Как об стену горох. Через три дня отдыха 26 всадников спустились к Амуру пошли по льду в верховья реки.
«Если найдут тамошних дауров — такого наслушаются! — мысленно охал Санька. — А если еще на кузнецовых казаков наткнутся…».
А с другой стороны — ну, не всем же мечтам сбываться.
…В противовес суровой зиме, ледоход на Амуре случился очень рано. И до конца апреля весь ясак с Зеи и нижнего Амура уже привезли. С низов доставил рухлядь «директор» Хехцирской ярмарки Сорокин. И доставил крайне мало.
— Не утаили? — грозно насупил брови атаман (правда, его оставшейся шепелявости грозность совсем не шла). — Ведь выясню, Яшка! Тогда несдобровать…
— Да не брали ничо! — возмутился «директор». — Казаки зимой сами всласть настреляли. Низовые дают ясак неохотно… А с твоими Индигой и Соломдигой рази теперь кого прижмешь?! Вот и мало ясаку.
Дурной не расстроился. То, что «народная дружина» братьев-дючеров работает, радовало его больше, чем недостача по ясаку (хотя, после ярмарки надо будет снова объехать часть родов и на место поставить). В любом случае, пушнина от нового данника — судуров с Буреи — недоимки перекрыла. И в Албазин атаман Темноводский вёз неполных 42 сорока соболей, чернобурок да той же харзы.
Острог приказного смотрелся ожившим и шумным. Кажется, слухи о желтугинском золоте за зиму разошлись широко. И с Лены да из Забайкалья потянулись первые ласточки. Кузнец тоже встретил его с искрой в глазу.
— Поздорову, Сашко! — широко улыбнулся он. — Слыш-ко, намыли мы золотишка на Желте! По осени чутка, и сейчас людишки туда двинули!
— Всё ли мирно, приказной?
Кузнец нахмурился.
— Да уж, пустили тати крови православной… Но дурней я унял. Теперя всё в строгости!

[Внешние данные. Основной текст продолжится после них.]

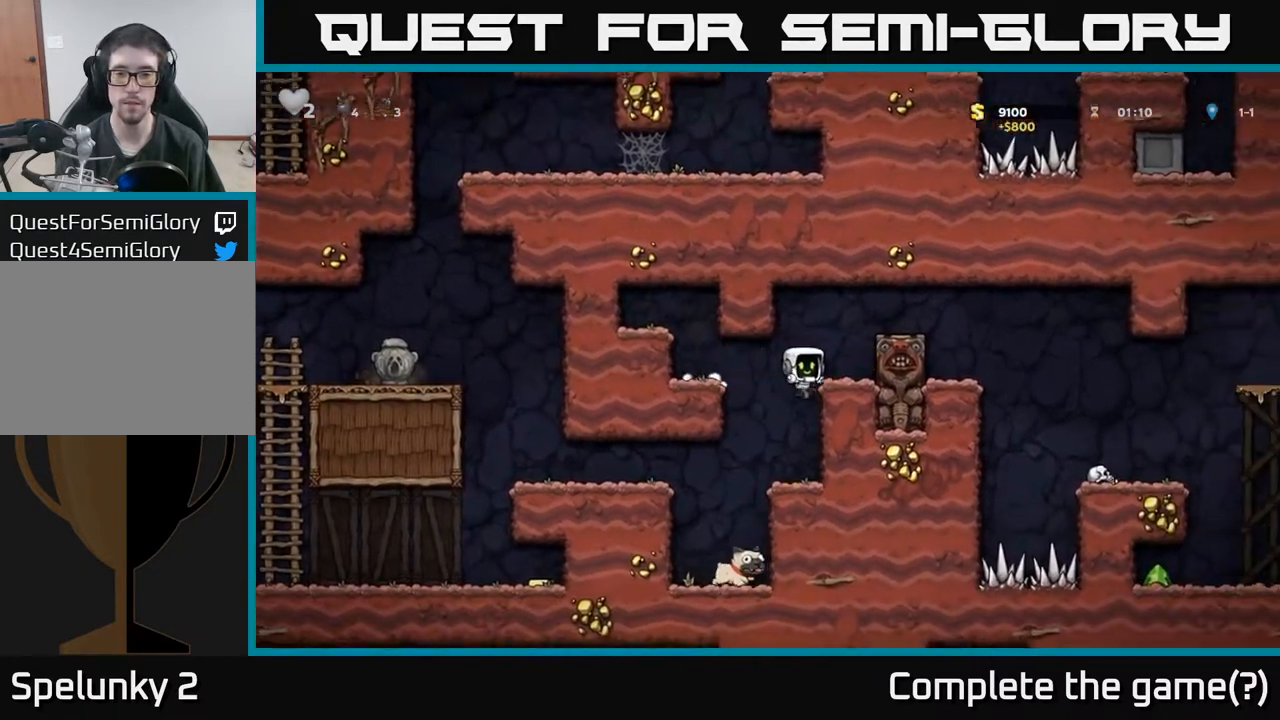
{"buttons": [], "left_stick": "center", "events": [[100, "A", "down"], [250, "A", "up"], [300, "DPAD_RIGHT", "up"]]}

«Дай то бог, Онуфрий Степанович», — мысленно перекрестился Санька, но вслух сказал иное.
— А что с даурами?
— Хвала Господу, присмирели. По осени была у нас свара, но с той поры — тихо. Иные и ясак несут.
— А в марте ничего странного не случалось?
— Да нет… Пошто интересуешься, Сашко?
— Так просто, — замялся Дурной и быстро перевел тему. — А что у вас за шум такой в остроге стоит?
«Будто рок-концерт какой» — чуть не добавил беглец из будущего.
— О! У нас же попик объявился! — радостно объявил Кузнец. — Чернец. Евтихий — коли не брешет! С чистой водой и прибыл, идоша средь охочих людишек. Икона да книги святые при ём. Вот народ к нему и ломится!
— Ого! Мы тоже хотим! — оживился Санька. — Приказной, ради бога, организуй нам без очереди! Мы ж тут ненадолго!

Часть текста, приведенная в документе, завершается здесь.